• **Written instruction**:
List every line below that contains the string "entities", counting only matches with the same capitalization.

--- start of Given data ---

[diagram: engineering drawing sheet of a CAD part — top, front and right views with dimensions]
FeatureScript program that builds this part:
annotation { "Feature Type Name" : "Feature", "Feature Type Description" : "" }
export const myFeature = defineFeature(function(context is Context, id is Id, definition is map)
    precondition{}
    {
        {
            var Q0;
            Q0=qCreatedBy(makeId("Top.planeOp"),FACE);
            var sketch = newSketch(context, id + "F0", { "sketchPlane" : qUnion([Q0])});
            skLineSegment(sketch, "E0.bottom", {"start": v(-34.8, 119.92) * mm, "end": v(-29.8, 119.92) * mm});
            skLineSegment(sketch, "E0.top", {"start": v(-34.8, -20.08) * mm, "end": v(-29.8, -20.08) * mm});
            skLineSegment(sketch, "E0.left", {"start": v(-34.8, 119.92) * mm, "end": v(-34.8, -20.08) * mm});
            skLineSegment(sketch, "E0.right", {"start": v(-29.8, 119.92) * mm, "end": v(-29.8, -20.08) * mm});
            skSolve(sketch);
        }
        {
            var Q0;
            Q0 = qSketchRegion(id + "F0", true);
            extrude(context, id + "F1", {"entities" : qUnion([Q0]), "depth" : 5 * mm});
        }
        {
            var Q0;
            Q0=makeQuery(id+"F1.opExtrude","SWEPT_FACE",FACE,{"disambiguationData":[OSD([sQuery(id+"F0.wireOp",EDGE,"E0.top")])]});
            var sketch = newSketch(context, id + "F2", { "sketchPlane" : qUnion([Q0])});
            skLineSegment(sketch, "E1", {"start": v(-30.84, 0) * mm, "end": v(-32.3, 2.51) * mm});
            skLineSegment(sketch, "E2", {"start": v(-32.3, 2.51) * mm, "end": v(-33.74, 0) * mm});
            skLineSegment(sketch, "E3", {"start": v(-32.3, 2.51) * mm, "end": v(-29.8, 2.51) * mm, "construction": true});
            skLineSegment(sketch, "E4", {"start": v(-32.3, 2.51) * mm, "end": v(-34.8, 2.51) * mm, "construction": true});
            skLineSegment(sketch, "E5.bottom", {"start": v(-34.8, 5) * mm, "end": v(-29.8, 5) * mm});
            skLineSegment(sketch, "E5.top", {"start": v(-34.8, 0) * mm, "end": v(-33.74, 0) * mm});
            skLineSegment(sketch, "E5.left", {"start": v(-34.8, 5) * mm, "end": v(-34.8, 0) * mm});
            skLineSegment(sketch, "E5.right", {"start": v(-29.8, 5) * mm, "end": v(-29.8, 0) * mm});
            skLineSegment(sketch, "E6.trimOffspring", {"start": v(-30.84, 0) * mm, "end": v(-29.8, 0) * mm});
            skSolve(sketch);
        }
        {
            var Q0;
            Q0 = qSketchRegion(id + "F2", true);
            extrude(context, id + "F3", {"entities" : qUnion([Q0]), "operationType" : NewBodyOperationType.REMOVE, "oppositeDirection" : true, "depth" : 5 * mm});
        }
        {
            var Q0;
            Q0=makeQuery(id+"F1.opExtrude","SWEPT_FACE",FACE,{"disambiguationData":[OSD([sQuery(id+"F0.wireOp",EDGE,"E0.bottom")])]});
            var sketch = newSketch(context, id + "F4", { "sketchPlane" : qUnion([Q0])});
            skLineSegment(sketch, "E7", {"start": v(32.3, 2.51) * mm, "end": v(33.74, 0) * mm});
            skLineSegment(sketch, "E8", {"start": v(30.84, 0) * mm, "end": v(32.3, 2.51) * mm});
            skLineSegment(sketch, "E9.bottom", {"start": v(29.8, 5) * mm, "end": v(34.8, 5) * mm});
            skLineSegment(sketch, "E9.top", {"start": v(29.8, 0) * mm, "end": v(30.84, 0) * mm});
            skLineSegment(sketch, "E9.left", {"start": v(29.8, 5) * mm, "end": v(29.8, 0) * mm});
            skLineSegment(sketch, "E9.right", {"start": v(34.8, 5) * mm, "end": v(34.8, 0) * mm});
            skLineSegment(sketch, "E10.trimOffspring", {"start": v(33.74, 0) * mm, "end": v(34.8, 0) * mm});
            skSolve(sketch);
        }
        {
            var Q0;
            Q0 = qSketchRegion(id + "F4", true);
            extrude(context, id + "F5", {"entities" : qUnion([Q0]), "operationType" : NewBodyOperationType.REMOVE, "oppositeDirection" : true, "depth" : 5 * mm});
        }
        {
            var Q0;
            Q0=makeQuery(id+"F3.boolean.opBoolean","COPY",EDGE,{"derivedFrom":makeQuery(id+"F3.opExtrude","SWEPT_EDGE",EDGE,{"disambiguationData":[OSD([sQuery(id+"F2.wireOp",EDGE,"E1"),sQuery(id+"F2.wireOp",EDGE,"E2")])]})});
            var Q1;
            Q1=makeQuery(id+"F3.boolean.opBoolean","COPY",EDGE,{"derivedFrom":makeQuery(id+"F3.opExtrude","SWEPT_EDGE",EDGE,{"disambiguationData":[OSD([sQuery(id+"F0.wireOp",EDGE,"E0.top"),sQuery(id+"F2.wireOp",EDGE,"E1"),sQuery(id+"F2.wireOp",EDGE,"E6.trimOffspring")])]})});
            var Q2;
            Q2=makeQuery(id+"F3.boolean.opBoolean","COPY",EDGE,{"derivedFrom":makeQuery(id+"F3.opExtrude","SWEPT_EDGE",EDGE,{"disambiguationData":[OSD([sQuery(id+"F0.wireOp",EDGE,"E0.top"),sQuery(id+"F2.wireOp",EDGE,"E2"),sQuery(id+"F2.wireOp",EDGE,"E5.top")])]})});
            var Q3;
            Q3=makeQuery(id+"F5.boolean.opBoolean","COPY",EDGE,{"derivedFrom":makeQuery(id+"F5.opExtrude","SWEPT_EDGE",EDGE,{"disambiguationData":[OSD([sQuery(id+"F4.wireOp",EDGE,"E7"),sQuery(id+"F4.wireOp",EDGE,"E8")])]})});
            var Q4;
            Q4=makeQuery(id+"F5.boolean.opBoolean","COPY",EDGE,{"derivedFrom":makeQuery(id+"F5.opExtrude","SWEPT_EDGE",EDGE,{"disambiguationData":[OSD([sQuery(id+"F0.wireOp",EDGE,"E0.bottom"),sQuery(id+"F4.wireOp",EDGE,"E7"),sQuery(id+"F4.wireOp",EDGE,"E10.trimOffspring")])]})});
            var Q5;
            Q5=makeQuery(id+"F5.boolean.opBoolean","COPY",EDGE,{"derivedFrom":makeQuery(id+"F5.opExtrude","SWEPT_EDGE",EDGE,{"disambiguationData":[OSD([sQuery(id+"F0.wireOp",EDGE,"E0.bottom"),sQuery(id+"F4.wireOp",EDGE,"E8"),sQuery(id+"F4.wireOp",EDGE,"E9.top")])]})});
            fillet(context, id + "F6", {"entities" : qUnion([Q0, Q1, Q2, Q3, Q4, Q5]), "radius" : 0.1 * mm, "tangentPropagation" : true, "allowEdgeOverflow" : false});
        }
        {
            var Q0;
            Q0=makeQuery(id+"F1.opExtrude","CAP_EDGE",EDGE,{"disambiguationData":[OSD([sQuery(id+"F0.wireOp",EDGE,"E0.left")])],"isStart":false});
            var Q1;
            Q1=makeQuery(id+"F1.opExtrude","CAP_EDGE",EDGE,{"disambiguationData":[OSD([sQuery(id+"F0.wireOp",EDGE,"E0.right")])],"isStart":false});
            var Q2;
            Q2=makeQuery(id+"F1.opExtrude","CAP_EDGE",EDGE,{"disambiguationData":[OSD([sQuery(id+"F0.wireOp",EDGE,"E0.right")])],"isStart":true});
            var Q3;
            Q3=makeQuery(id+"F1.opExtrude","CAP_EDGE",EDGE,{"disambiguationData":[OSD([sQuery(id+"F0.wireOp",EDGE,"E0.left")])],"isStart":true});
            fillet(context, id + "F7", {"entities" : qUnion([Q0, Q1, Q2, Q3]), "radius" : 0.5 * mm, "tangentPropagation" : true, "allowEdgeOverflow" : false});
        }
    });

--- end of Given data ---

• **Solution**:
            extrude(context, id + "F1", {"entities" : qUnion([Q0]), "depth" : 5 * mm});
            extrude(context, id + "F3", {"entities" : qUnion([Q0]), "operationType" : NewBodyOperationType.REMOVE, "oppositeDirection" : true, "depth" : 5 * mm});
            extrude(context, id + "F5", {"entities" : qUnion([Q0]), "operationType" : NewBodyOperationType.REMOVE, "oppositeDirection" : true, "depth" : 5 * mm});
            fillet(context, id + "F6", {"entities" : qUnion([Q0, Q1, Q2, Q3, Q4, Q5]), "radius" : 0.1 * mm, "tangentPropagation" : true, "allowEdgeOverflow" : false});
            fillet(context, id + "F7", {"entities" : qUnion([Q0, Q1, Q2, Q3]), "radius" : 0.5 * mm, "tangentPropagation" : true, "allowEdgeOverflow" : false});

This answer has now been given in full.